Start of RECORDED INFORMATION

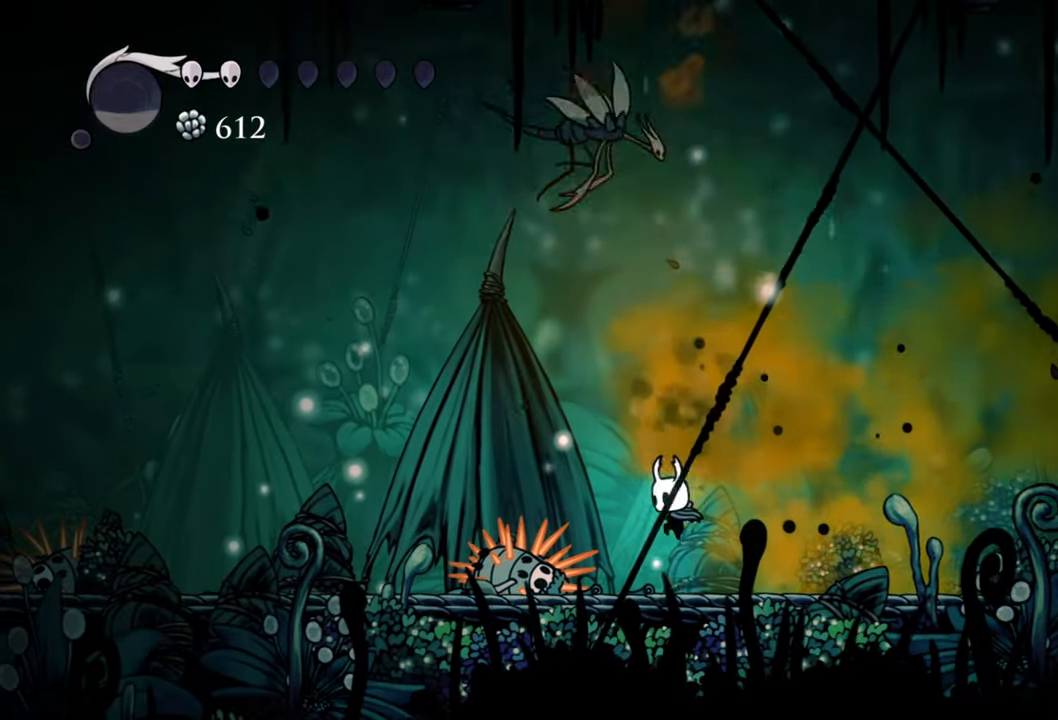
{"buttons": ["X", "DPAD_UP", "DPAD_RIGHT"], "events": [[200, "A", "down"], [220, "DPAD_LEFT", "down"], [360, "DPAD_UP", "down"], [440, "DPAD_LEFT", "up"], [460, "DPAD_RIGHT", "down"], [460, "X", "down"], [480, "A", "up"]]}
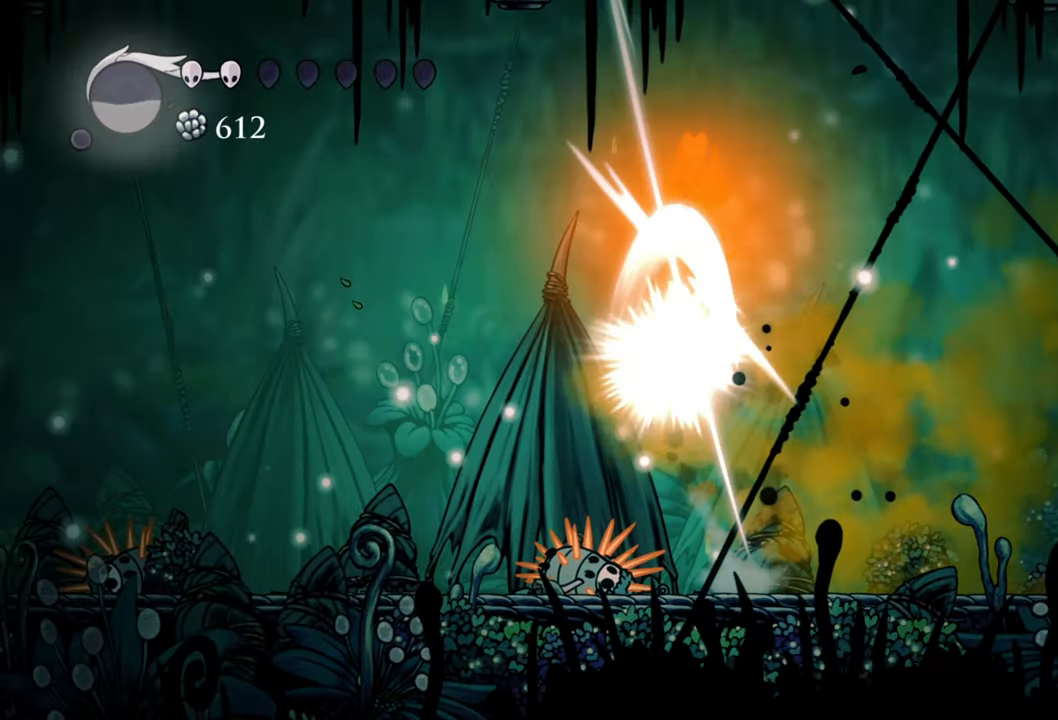
{"buttons": [], "events": [[120, "X", "up"], [300, "DPAD_UP", "up"], [340, "DPAD_RIGHT", "up"]]}
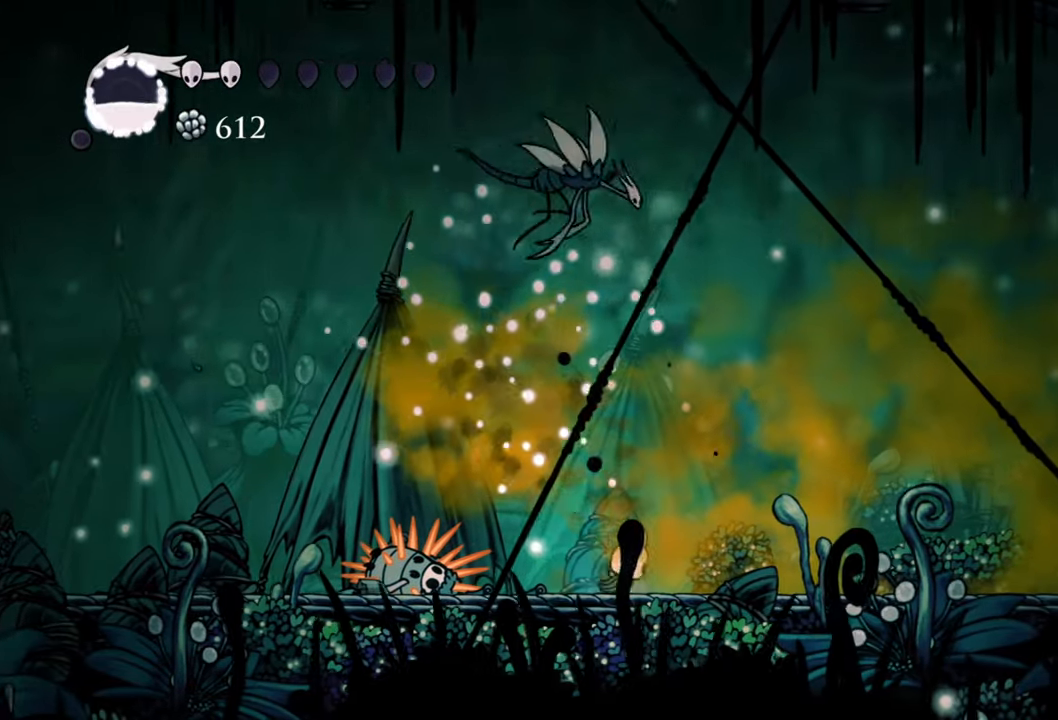
{"buttons": ["DPAD_UP", "DPAD_RIGHT"], "events": [[60, "A", "down"], [60, "DPAD_LEFT", "down"], [60, "DPAD_UP", "down"], [280, "DPAD_LEFT", "up"], [280, "X", "down"], [320, "DPAD_RIGHT", "down"], [360, "A", "up"], [460, "X", "up"]]}
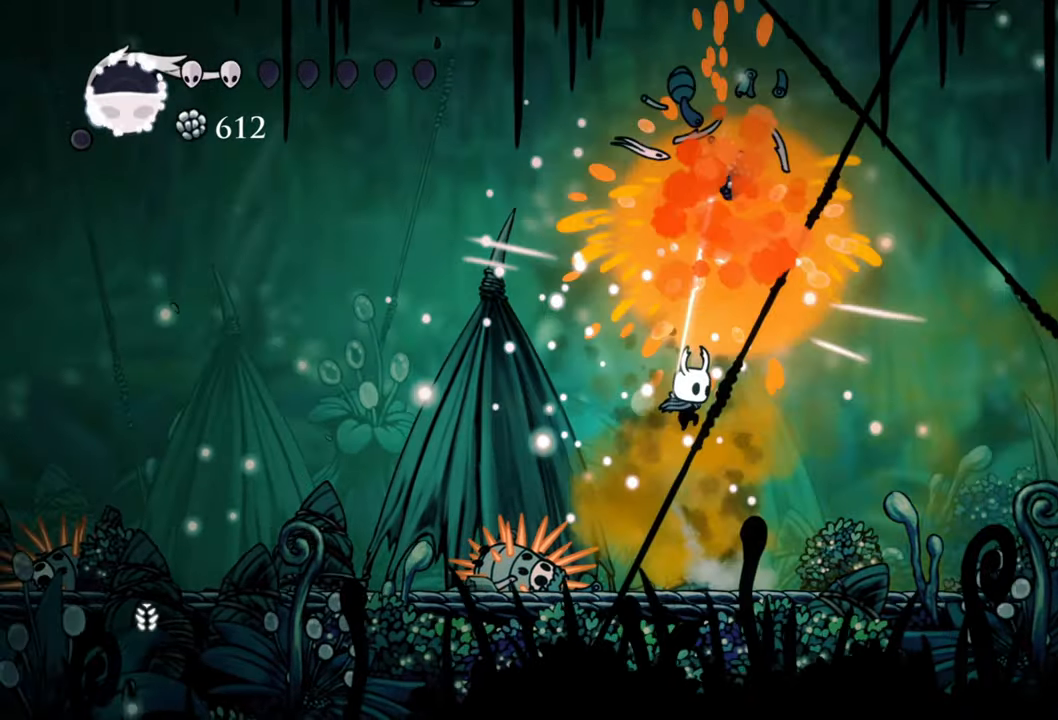
{"buttons": ["R2", "DPAD_RIGHT"], "events": [[60, "DPAD_UP", "up"], [80, "DPAD_RIGHT", "up"], [300, "DPAD_RIGHT", "down"], [360, "R2", "down"]]}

End of RECORDED INFORMATION

WORK TO COMPLETE:
Copy every line of the data above in which the string "down" appears.

OUTPUT OF THE TASK:
{"buttons": ["X", "DPAD_UP", "DPAD_RIGHT"], "events": [[200, "A", "down"], [220, "DPAD_LEFT", "down"], [360, "DPAD_UP", "down"], [440, "DPAD_LEFT", "up"], [460, "DPAD_RIGHT", "down"], [460, "X", "down"], [480, "A", "up"]]}
{"buttons": ["DPAD_UP", "DPAD_RIGHT"], "events": [[60, "A", "down"], [60, "DPAD_LEFT", "down"], [60, "DPAD_UP", "down"], [280, "DPAD_LEFT", "up"], [280, "X", "down"], [320, "DPAD_RIGHT", "down"], [360, "A", "up"], [460, "X", "up"]]}
{"buttons": ["R2", "DPAD_RIGHT"], "events": [[60, "DPAD_UP", "up"], [80, "DPAD_RIGHT", "up"], [300, "DPAD_RIGHT", "down"], [360, "R2", "down"]]}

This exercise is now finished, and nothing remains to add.